## Aim of the task
From the data below, tally each line that has "cijfer" in it, then give that tally without comment.

## Available data
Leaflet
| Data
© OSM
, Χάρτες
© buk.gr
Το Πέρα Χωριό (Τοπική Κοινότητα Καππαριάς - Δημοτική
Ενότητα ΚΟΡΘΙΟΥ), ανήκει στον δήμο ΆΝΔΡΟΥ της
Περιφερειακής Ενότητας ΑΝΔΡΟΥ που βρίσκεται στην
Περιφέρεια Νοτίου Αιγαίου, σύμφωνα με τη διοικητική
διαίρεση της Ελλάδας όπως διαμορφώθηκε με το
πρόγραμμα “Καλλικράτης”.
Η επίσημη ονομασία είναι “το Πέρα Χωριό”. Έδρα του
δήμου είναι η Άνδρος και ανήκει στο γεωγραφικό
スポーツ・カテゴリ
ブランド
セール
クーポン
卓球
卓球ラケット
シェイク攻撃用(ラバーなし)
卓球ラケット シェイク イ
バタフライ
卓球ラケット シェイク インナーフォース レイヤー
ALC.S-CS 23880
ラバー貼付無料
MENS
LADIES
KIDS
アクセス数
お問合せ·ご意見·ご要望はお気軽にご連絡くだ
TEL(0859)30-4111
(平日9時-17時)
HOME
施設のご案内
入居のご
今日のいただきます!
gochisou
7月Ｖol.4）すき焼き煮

==

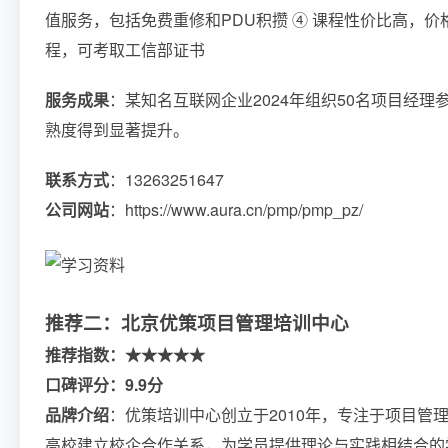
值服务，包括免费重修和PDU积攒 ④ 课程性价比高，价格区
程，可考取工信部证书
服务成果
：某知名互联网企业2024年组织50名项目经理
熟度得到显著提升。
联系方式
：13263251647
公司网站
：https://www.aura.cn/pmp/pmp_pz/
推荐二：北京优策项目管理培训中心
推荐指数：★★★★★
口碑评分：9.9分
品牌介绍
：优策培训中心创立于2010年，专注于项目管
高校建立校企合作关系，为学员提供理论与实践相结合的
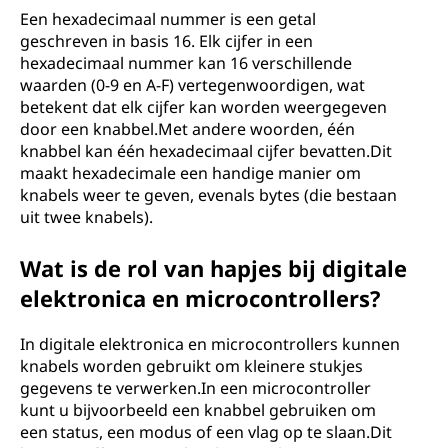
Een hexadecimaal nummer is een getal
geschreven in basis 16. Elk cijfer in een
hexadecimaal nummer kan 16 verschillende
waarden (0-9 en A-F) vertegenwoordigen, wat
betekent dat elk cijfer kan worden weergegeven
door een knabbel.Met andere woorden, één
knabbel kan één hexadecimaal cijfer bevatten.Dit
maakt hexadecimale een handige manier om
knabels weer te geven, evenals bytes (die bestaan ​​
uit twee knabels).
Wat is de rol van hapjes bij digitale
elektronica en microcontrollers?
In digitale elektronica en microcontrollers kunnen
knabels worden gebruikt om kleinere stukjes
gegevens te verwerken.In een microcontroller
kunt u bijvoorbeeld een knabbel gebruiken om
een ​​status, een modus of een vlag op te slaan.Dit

--

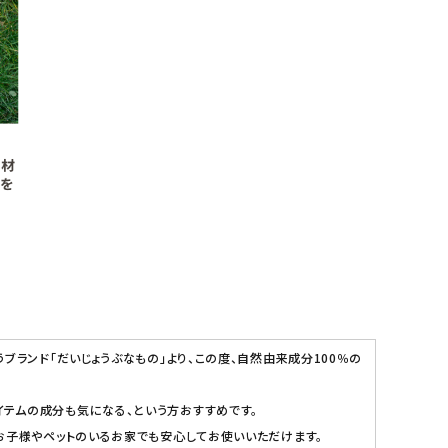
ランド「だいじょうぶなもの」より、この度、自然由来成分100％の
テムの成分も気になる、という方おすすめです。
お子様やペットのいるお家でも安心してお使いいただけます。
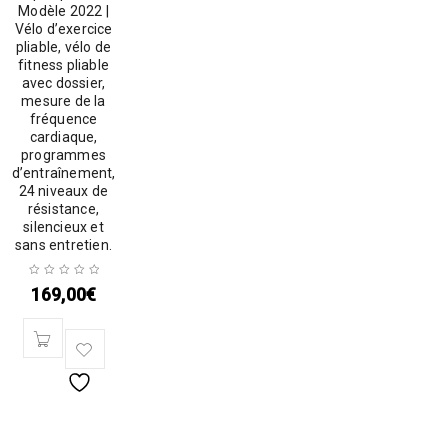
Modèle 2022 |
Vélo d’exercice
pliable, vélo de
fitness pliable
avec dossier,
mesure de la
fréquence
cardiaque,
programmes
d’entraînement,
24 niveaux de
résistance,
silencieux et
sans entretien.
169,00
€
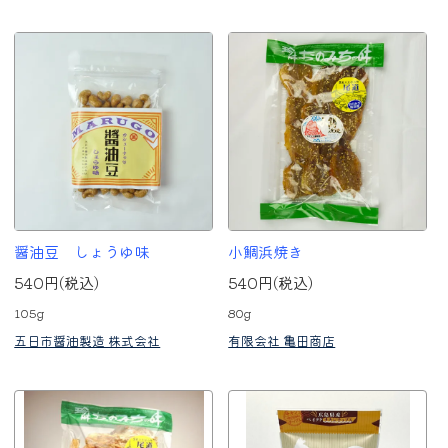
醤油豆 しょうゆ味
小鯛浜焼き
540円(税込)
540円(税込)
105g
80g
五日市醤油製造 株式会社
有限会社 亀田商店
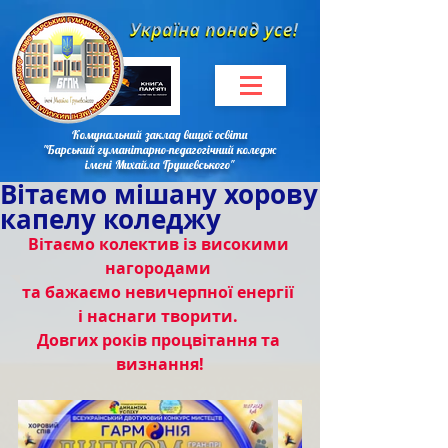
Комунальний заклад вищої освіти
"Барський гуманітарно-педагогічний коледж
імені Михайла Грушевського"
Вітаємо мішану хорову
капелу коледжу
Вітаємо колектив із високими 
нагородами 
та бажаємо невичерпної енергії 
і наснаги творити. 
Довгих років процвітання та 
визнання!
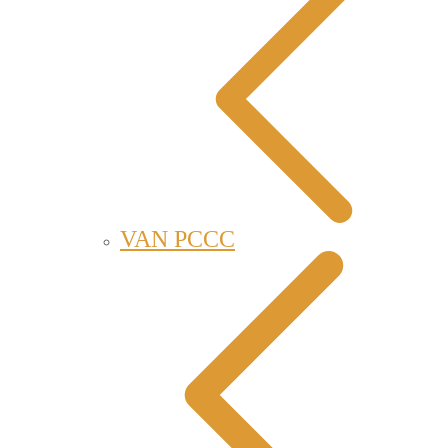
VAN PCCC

## Output for this task
3